# Directive
Can you copy, word for word, the lines from the very start of the items through the line holding "Security is of", with that line included? Leave the pictures out of your copy.

# Information

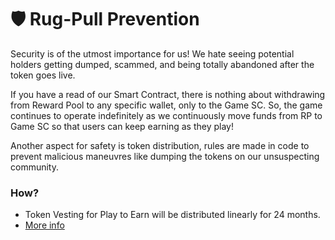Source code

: # 🛡 Rug-Pull Prevention

Security is of the utmost importance for us! We hate seeing potential holders getting dumped, scammed, and being totally abandoned after the token goes live.

If you have a read of our Smart Contract, there is nothing about withdrawing from Reward Pool to any specific wallet, only to the Game SC.  So, the game continues to operate indefinitely as we continuously move funds from RP to Game SC so that users can keep earning as they play!

Another aspect for safety is token distribution, rules are made in code to prevent malicious maneuvres like dumping the tokens on our unsuspecting community.

### How?

* Token Vesting for Play to Earn will be distributed linearly for 24 months.
* [More info](zeny-token/tokenomics.md)
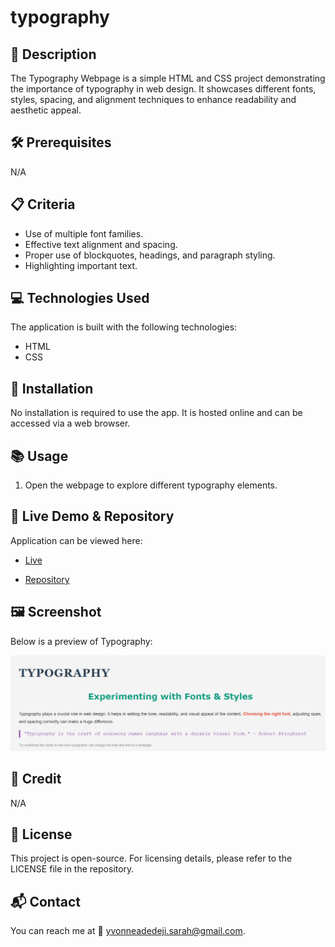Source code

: # typography

## 📌 Description
The Typography Webpage is a simple HTML and CSS project demonstrating the importance of typography in web design. It showcases different fonts, styles, spacing, and alignment techniques to enhance readability and aesthetic appeal.

## 🛠 Prerequisites
N/A

## 📋 Criteria
* Use of multiple font families.
* Effective text alignment and spacing.
* Proper use of blockquotes, headings, and paragraph styling.
* Highlighting important text.

## 💻 Technologies Used
The application is built with the following technologies:
* HTML
* CSS

## 🚀 Installation
No installation is required to use the app. It is hosted online and can be accessed via a web browser.

## 📚 Usage
1. Open the webpage to explore different typography elements.

## 🔗 Live Demo & Repository
Application can be viewed here: 
* [Live](https://yvonnesarah.github.io/typography/)

* [Repository](https://github.com/yvonnesarah/typography)

## 🖼 Screenshot
Below is a preview of Typography:

![Screenshot](typography.png "Typography")

## 👥 Credit
N/A

## 📜 License
This project is open-source. For licensing details, please refer to the LICENSE file in the repository.

## 📬 Contact
You can reach me at 📧 yvonneadedeji.sarah@gmail.com.
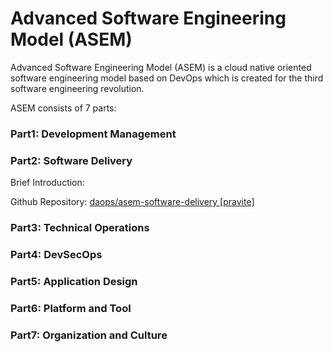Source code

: # Advanced Software Engineering Model (ASEM)  
Advanced Software Engineering Model (ASEM)  is a cloud native oriented software engineering model based on DevOps which is created for the third software engineering revolution.

ASEM consists of 7 parts:

### Part1: Development Management

### Part2: Software Delivery

Brief Introduction:

Github Repository: [daops/asem-software-delivery [pravite]](https://github.com/daops/asem-software-delivery)

### Part3: Technical Operations

### Part4: DevSecOps

### Part5: Application Design

### Part6: Platform and Tool

### Part7: Organization and Culture



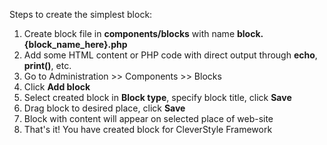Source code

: Steps to create the simplest block:

1. Create block file in **components/blocks** with name **block.{block_name_here}.php**
2. Add some HTML content or PHP code with direct output through **echo**, **print()**, etc.
3. Go to Administration >> Components >> Blocks
4. Click **Add block**
5. Select created block in **Block type**, specify block title, click **Save**
6. Drag block to desired place, click **Save**
7. Block with content will appear on selected place of web-site
8. That's it! You have created block for CleverStyle Framework
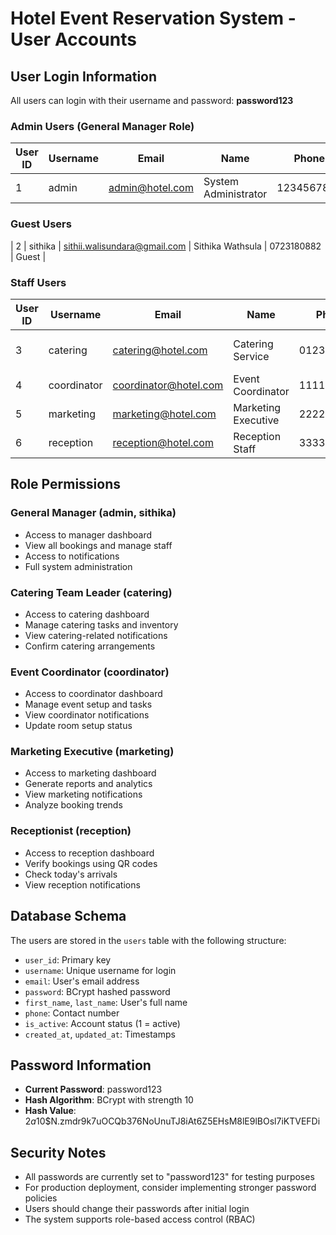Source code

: # Hotel Event Reservation System - User Accounts

## User Login Information

All users can login with their username and password: **password123**

### Admin Users (General Manager Role)
| User ID | Username | Email | Name | Phone | Role |
|---------|----------|-------|------|-------|------|
| 1 | admin | admin@hotel.com | System Administrator | 1234567890 | General Manager |

### Guest Users
| 2 | sithika | sithii.walisundara@gmail.com | Sithika Wathsula | 0723180882 | Guest |

### Staff Users
| User ID | Username | Email | Name | Phone | Role |
|---------|----------|-------|------|-------|------|
| 3 | catering | catering@hotel.com | Catering Service | 0123456789 | Catering Team Leader |
| 4 | coordinator | coordinator@hotel.com | Event Coordinator | 1111111111 | Event Coordinator |
| 5 | marketing | marketing@hotel.com | Marketing Executive | 2222222222 | Marketing Executive |
| 6 | reception | reception@hotel.com | Reception Staff | 3333333333 | Receptionist |

## Role Permissions

### General Manager (admin, sithika)
- Access to manager dashboard
- View all bookings and manage staff
- Access to notifications
- Full system administration

### Catering Team Leader (catering)
- Access to catering dashboard
- Manage catering tasks and inventory
- View catering-related notifications
- Confirm catering arrangements

### Event Coordinator (coordinator)
- Access to coordinator dashboard
- Manage event setup and tasks
- View coordinator notifications
- Update room setup status

### Marketing Executive (marketing)
- Access to marketing dashboard
- Generate reports and analytics
- View marketing notifications
- Analyze booking trends

### Receptionist (reception)
- Access to reception dashboard
- Verify bookings using QR codes
- Check today's arrivals
- View reception notifications

## Database Schema

The users are stored in the `users` table with the following structure:
- `user_id`: Primary key
- `username`: Unique username for login
- `email`: User's email address
- `password`: BCrypt hashed password
- `first_name`, `last_name`: User's full name
- `phone`: Contact number
- `is_active`: Account status (1 = active)
- `created_at`, `updated_at`: Timestamps

## Password Information

- **Current Password**: password123
- **Hash Algorithm**: BCrypt with strength 10
- **Hash Value**: $2a$10$N.zmdr9k7uOCQb376NoUnuTJ8iAt6Z5EHsM8lE9lBOsl7iKTVEFDi

## Security Notes

- All passwords are currently set to "password123" for testing purposes
- For production deployment, consider implementing stronger password policies
- Users should change their passwords after initial login
- The system supports role-based access control (RBAC)
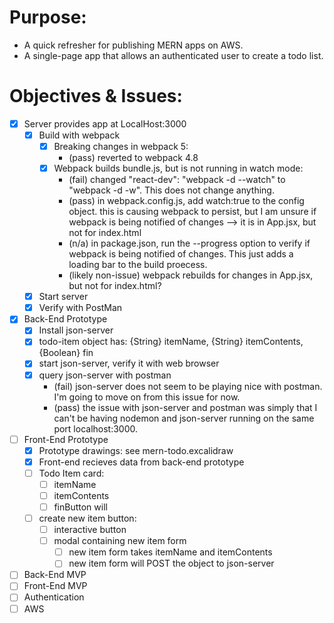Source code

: # Purpose:
* A quick refresher for publishing MERN apps on AWS.
* A single-page app that allows an authenticated user to create a todo list.

# Objectives & Issues:
- [X] Server provides app at LocalHost:3000
  - [X] Build with webpack
    - [X] Breaking changes in webpack 5:
        * (pass) reverted to webpack 4.8
    - [X] Webpack builds bundle.js, but is not running in watch mode:
        * (fail) changed "react-dev": "webpack -d --watch" to "webpack -d -w". This does not change anything.
        * (pass) in webpack.config.js, add watch:true to the config object. this is causing webpack to persist, but I am unsure if webpack is being notified of changes --> it is in App.jsx, but not for index.html
        * (n/a) in package.json, run the --progress option to verify if webpack is being notified of changes. This just adds a loading bar to the build proecess.
        * (likely non-issue) webpack rebuilds for changes in App.jsx, but not for index.html? 
  - [X] Start server
  - [X] Verify with PostMan
- [X] Back-End Prototype
  - [X] Install json-server
  - [X] todo-item object has: {String} itemName, {String} itemContents, {Boolean} fin
  - [X] start json-server, verify it with web browser
  - [X] query json-server with postman
    * (fail) json-server does not seem to be playing nice with postman. I'm going
    to move on from this issue for now.
    * (pass) the issue with json-server and postman was simply that I can't be having nodemon and json-server running on the same port localhost:3000.
- [ ] Front-End Prototype
  - [X] Prototype drawings: see mern-todo.excalidraw
  - [X] Front-end recieves data from back-end prototype
  - [ ] Todo Item card:
    - [ ] itemName
    - [ ] itemContents
    - [ ] finButton will 
  - [ ] create new item button:
    - [ ] interactive button
    - [ ] modal containing new item form
      - [ ] new item form takes itemName and itemContents
      - [ ] new item form will POST the object to json-server
- [ ] Back-End MVP
- [ ] Front-End MVP
- [ ] Authentication
- [ ] AWS
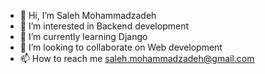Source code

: - 👋 Hi, I’m Saleh Mohammadzadeh
- 👀 I’m interested in Backend development
- 🌱 I’m currently learning Django
- 💞️ I’m looking to collaborate on Web development
- 📫 How to reach me saleh.mohammadzadeh@gmail.com

<!---
smz6990/smz6990 is a ✨ special ✨ repository because its `README.md` (this file) appears on your GitHub profile.
You can click the Preview link to take a look at your changes.
--->
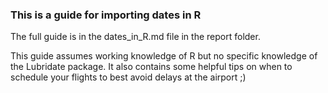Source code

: ### This is a guide for importing dates in R  

The full guide is in the dates_in_R.md file in the report folder.  

This guide assumes working knowledge of R but no specific knowledge of the Lubridate package. It also contains some helpful tips on when to schedule your flights to best avoid delays at the airport ;)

# Answer
Source code

: # 🛡 Rug-Pull Prevention

Security is of the utmost importance for us! We hate seeing potential holders getting dumped, scammed, and being totally abandoned after the token goes live.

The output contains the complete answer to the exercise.